START Exercise material

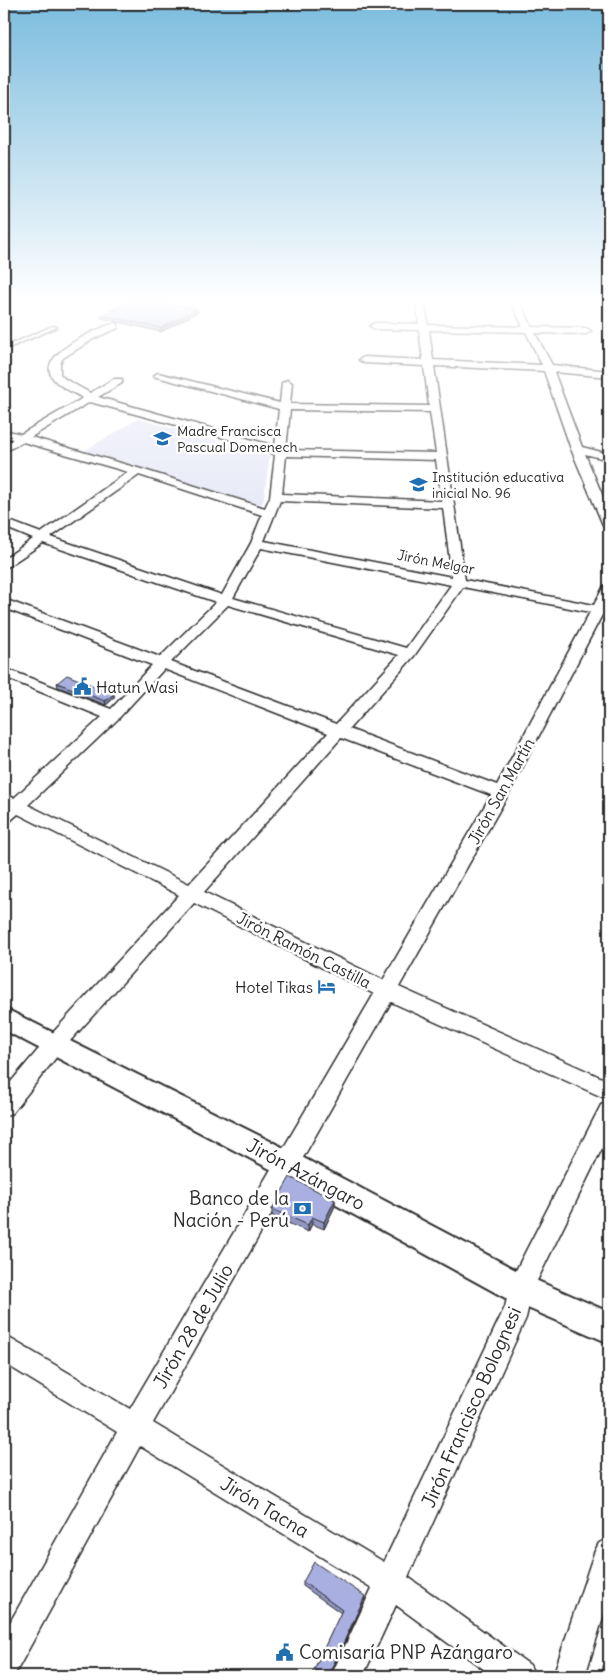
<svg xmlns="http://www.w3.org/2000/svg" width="613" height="1680" font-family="Delius,sans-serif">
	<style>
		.built { fill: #e5e7f6 }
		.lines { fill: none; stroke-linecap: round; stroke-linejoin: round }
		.service-casing { stroke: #2b2b2b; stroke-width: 3 }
		.minor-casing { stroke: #2b2b2b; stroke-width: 3 }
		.tertiary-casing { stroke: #2b2b2b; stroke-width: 4 }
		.service { fill: #fff; fill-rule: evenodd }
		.minor { fill: #fff; fill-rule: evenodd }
		.tertiary { fill: #fff; fill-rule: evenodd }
		.wall { fill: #9197c2; stroke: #2b2b2b }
		.shaded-wall { fill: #767b9e; stroke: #2b2b2b }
		.building { fill: #a9b0e1; stroke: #2b2b2b }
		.labels { text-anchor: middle; stroke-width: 5; stroke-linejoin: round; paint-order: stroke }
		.far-poi-label { font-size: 14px; fill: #2b2b2b; stroke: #fff; text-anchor: start }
		.far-street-label { font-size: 14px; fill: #2b2b2b; stroke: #fff }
		.poi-label { font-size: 16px; fill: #2b2b2b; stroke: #fff; text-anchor: start }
		.street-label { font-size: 16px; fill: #2b2b2b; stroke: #fff }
		.near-street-label { font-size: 19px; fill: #2b2b2b; stroke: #fff }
		.near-poi-label { font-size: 19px; fill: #2b2b2b; stroke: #fff; text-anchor: end }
	</style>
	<rect width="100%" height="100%" fill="#fff"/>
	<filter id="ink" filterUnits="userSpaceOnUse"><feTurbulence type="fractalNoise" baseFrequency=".02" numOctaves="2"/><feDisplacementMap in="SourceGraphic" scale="10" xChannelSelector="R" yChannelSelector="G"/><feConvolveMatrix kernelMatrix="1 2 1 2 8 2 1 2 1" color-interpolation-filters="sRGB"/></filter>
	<g filter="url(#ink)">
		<path class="built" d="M138,419l132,36 -7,48 -5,1 -177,-51z"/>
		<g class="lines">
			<defs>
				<path id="service" d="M53,326l4,1 -53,23v-3z"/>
				<path id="minor" d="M416,301h8l4,24 95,2 -12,-26h8l13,26 54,1 5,3 -5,3 -51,-1 17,32 57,6v6l-55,-5 28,75 27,7v6l-24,-6 24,57v18l-6,-4 -32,-76 -27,-78 -110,-5 31,214 129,25 10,-19 5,-1v16l-3,6 3,1v8l-7,-1 -93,178 -110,194 210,94v19l-218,-98 -238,421 231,139 121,-255 6,-27 90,-175 8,-3v32l-77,157 -6,27 -118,259 122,88 5,11h-42l-97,-71 -33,71h-32l41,-88 -232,-142 -125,228 -11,2v-43l113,-201 -113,-69v-28l126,74 244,-415 -180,-91 -132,147 -50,63 -8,3v-26l44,-52 131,-143 -161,-81 -8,7 -6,2v-29l10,4 88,-81 -98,-40v-9l107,41 41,-44 -148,-57v-9l156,58 56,-55 -173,-59 -39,26v-10l29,-20 -29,-12v-8l37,14 87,-61 -105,-30 -19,10v-8l9,-5 -9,-3v-6l17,4 62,-36c-10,-6 -27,-12 -32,-23 -11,-22 48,-47 64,-52l3,1v4l-23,10 -32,20 -3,5v11l5,5 25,14 24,-14h8v4l-24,14 177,49 4,-37 -126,-33 5,-3 122,30 2,-20 5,-3 5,3 -2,21 139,2 -5,-40 -60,-3 -5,-3 5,-3 59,3 -4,-30 -44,-1 -5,-3 5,-3 44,1zM429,330l97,2 16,33 -109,-5zM90,402l172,46 13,7 -5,42 -5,11 -124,-39 -110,-32zM290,410l140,2 6,41 -150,-3zM286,456l150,4 6,41 -160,-7zM139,475l123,40 -11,28 -29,52 -171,-58zM280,501l163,7 9,69 -188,-36zM261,548l190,37 -45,63 -173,-50zM463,587l127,25 -93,173 -148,-56 65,-73zM228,605l171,50 -63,69 -165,-62zM164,669l164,64 -139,151 -161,-79 90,-86zM341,738l150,57 -108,185 -179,-88z
					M609,1538v60l-24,78h-32l41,-123 5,-10z"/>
				<path id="tertiary" d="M4,1008l292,146 235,124 78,34v31l-100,-43 -233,-128 -272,-142z"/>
			</defs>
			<use href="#service" class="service-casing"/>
			<use href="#minor" class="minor-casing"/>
			<use href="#tertiary" class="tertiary-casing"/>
			<use href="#service" class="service"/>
			<use href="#minor" class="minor"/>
			<use href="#tertiary" class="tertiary"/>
		</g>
		<path class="wall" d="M197,309l1,3 -37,20 -60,-14v-3z
			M57,683l57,11v4l-8,7 -48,-18z
			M335,1200v6l-11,23 -12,-5 -4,8 -36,-16v-7z
			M303,1582l62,14v4l-35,74 -19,2 30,-63 -38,-27z"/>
		<path class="shaded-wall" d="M197,309l1,3 -37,20v-4z
			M114,694v4l-8,7 -1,-4z
			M335,1200v6l-11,23v-7z
			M312,1217v7l-4,8v-7z
			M365,1596v4l-36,75 1,-3z"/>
		<path class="building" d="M130,301h27l40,8 -36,19 -60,-13z
			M67,675l47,19 -9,7 -48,-18z
			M290,1177l45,23 -11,22 -12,-5 -4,8 -36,-16z
			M314,1562l51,34 -35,76v2l7,1v1h-26l31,-66 -39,-28z"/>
	</g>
	<linearGradient id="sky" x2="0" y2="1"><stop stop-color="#7bbcde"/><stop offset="0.56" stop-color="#fff"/><stop offset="1" stop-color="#fff" stop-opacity="0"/></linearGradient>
	<rect width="613" height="536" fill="url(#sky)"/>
	<defs>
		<symbol id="school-bare" viewBox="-9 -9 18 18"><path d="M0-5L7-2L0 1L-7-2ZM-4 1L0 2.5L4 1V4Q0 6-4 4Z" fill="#1f6fb2" stroke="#fff" stroke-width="2.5" paint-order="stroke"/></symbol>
		<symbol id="civic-bare" viewBox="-9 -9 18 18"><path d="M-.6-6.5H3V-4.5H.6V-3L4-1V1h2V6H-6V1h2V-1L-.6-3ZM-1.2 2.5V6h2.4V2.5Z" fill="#1f6fb2" stroke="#fff" stroke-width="2.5" paint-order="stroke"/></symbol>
		<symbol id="hotel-bare" viewBox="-9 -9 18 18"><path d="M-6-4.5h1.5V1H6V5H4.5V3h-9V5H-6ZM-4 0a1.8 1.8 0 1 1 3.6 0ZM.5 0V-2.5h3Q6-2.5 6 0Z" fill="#1f6fb2" stroke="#fff" stroke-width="2.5" paint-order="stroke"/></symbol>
		<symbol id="bank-bare" viewBox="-9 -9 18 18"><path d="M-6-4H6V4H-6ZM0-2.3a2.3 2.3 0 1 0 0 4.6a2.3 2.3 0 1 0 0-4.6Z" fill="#1f6fb2" stroke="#fff" stroke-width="2.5" paint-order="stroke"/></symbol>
	</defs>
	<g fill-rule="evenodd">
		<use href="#school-bare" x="150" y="426" width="25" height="25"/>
		<use href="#school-bare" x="406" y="472" width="25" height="25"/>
		<use href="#civic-bare" x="70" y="674" width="25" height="25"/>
		<use href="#hotel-bare" x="314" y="974" width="25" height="25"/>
		<use href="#bank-bare" x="290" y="1196" width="25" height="25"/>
		<use href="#civic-bare" x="272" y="1640" width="25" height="25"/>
	</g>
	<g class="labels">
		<g class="far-poi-label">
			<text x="177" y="436">Madre Francisca<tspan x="177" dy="16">Pascual Domenech</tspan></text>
			<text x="432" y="482">Institución educativa<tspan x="432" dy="16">inicial No. 96</tspan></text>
		</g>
		<g class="far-street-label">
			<text transform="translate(436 562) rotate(11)" y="5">Jirón Melgar</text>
		</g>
		<g class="poi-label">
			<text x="96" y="693">Hatun Wasi</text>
			<text x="313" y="993" text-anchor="end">Hotel Tikas</text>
		</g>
		<g class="street-label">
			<text transform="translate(501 791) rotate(-61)" y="6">Jirón San Martín</text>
			<text transform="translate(304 950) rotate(27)" y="6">Jirón Ramón Castilla</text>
		</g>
		<g class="near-street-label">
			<text transform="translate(306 1174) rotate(28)" y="7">Jirón Azángaro</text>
			<text transform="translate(193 1326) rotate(-60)" y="7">Jirón 28 de Julio</text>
			<text transform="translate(471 1407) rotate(-66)" y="7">Jirón Francisco Bolognesi</text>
			<text transform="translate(265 1507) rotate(31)" y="7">Jirón Tacna</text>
		</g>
		<g class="near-poi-label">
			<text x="289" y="1205">Banco de la<tspan x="289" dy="22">Nación - Perú</tspan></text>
			<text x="299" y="1659" text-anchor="start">Comisaría PNP Azángaro</text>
		</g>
	</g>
	<rect width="613" height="1680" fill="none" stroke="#fff" stroke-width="20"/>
	<rect x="10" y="10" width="593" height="1660" fill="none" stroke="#2b2b2b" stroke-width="2" filter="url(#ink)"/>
</svg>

END Exercise material

Where in the entries does the word "labels" occur? Copy out each line that has it.

• [Task response]
		.labels { text-anchor: middle; stroke-width: 5; stroke-linejoin: round; paint-order: stroke }
	<g class="labels">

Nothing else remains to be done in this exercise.